───── Available data ─────
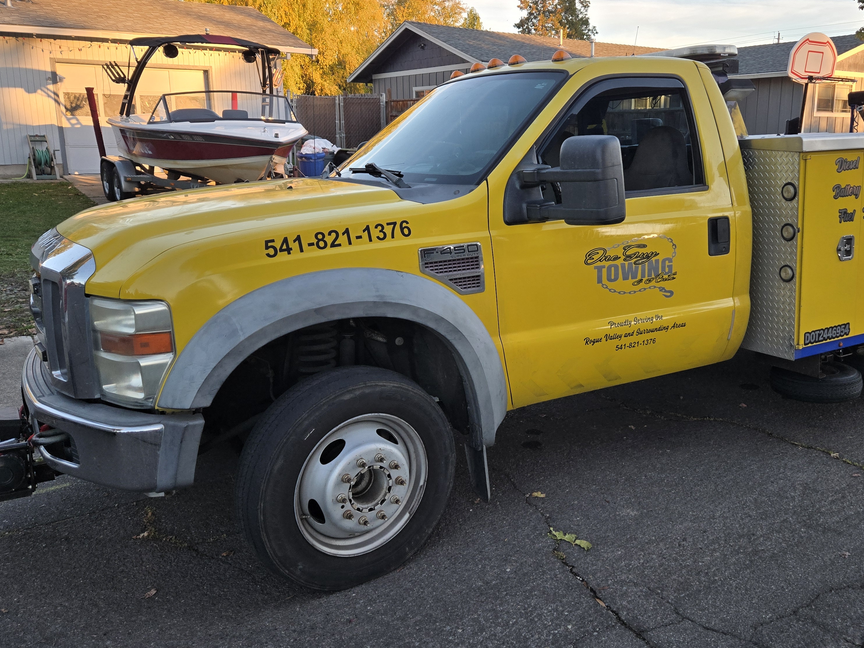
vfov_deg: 45.4
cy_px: 304
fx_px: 774
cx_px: 526
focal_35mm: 31
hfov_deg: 57.8
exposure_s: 1/640
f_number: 1.8
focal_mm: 5.4
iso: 80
─────
**The task:** From the line containing "focal_35mm: 31" through the closing line of the material above, return every line exactly and omit all others.

**Result for this task:**
focal_35mm: 31
hfov_deg: 57.8
exposure_s: 1/640
f_number: 1.8
focal_mm: 5.4
iso: 80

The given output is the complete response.